Le gouvernement américain a suspendu ses escortes de navires près du détroit d’Ormuz. En même temps, l’Iran crée une taxe officielle de passage. De ce fait, ce changement politique crée de grands risques pour le fret maritime.
D’abord, l’opération américaine « Project Freedom » a été très courte. En effet, elle n’a duré que 48 heures. Au départ, elle devait protéger les navires bloqués vers Ormuz. Le président Donald Trump a expliqué cet arrêt. Selon lui, il y a de belles avancées pour un accord avec l’Iran. Ainsi, le Pakistan aide aux échanges entre les deux pays. Par ailleurs, Marco Rubio a précisé que les buts étaient atteints. Finalement, les États-Unis préfèrent la voie diplomatique. Cependant, le blocus naval américain reste actif.
Une lecture très différente des faits sur Ormuz
De plus, la vision des États-Unis est bien différente de celle de l’Iran. En effet, les médias iraniens parlent plutôt d’un recul américain. Ce propos est soutenu par Mohammad Ghalibaf. Il est le chef des échanges pour l’Iran. Pendant ce temps, le danger reste très fort pour les bateaux près d’Ormuz. Par exemple, l’agence UKMTO a signalé une nouvelle attaque. Un tir a touché le navire CMA CGM San Antonio dans le détroit.

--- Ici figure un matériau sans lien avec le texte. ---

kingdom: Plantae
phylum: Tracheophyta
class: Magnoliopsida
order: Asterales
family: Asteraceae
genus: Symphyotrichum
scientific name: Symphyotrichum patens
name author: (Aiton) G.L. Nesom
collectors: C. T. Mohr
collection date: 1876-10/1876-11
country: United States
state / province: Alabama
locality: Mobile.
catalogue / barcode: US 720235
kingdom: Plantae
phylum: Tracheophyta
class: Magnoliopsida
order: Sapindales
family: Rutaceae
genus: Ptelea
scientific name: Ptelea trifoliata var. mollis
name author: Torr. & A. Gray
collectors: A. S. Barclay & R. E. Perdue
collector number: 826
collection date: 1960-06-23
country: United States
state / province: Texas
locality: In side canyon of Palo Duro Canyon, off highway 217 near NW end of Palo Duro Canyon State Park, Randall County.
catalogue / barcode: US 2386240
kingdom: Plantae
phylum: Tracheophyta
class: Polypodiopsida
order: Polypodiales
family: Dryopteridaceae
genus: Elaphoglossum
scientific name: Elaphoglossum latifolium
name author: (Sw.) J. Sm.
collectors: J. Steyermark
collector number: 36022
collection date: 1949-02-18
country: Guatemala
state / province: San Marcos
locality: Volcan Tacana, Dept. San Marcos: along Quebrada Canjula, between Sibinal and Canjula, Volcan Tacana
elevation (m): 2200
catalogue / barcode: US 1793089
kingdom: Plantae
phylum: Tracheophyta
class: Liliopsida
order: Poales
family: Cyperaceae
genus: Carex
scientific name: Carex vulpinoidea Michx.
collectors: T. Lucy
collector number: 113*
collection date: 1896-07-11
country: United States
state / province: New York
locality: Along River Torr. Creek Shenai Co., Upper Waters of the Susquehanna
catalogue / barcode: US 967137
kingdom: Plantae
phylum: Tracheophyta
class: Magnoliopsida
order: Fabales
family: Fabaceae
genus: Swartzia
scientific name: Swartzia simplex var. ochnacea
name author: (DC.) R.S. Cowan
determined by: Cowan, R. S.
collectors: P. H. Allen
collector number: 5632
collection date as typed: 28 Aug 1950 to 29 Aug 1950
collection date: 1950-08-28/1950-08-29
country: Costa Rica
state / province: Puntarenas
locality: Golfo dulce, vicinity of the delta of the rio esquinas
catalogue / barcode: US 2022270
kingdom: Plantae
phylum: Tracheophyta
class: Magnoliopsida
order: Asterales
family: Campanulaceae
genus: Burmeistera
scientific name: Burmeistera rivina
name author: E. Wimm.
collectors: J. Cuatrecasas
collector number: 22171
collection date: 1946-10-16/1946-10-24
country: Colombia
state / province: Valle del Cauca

Ormuz : Une nouvelle taxe iranienne complexe
Ensuite, l’arrêt du projet américain s’accompagne d’un autre souci majeur. L’Iran a créé la « Persian Gulf Strait Authority » (PGSA). Par conséquent, cette agence oblige les marins à demander une permission de passage. Pour cela, il faut contacter directement les gardiens de la révolution (IRGC). La demande se fait par e-mail à une adresse précise.
Un grand défi légal pour les entreprises
Bien sûr, cette nouvelle règle pose un très grand problème légal. Actuellement, l’IRGC est sur la liste noire américaine. En effet, elle est vue comme un groupe terroriste. Ainsi, Washington menace de punir lourdement ceux qui paieraient cette taxe. De ce fait, les entreprises de transport sont piégées. Si elles paient l’Iran, elles risquent de graves soucis avec la justice américaine. À l’inverse, si elles refusent, leurs bateaux risquent des attaques armées.
Ormuz : L’Iran garde le contrôle de la zone
Finalement, le transport de marchandises dans cette zone est très menacé. Martin Kelly est un expert de la région. Il indique que l’Iran peut repérer et viser les bateaux très facilement. De plus, ils y arrivent même la nuit. En conclusion, l’Iran contrôle toujours le détroit d’Ormuz.
Pour conclure, gérer les routes au Moyen-Orient est devenu très difficile. En effet, il ne suffit plus d’éviter les attaques. Désormais, il faut aussi faire très attention aux lois de finance.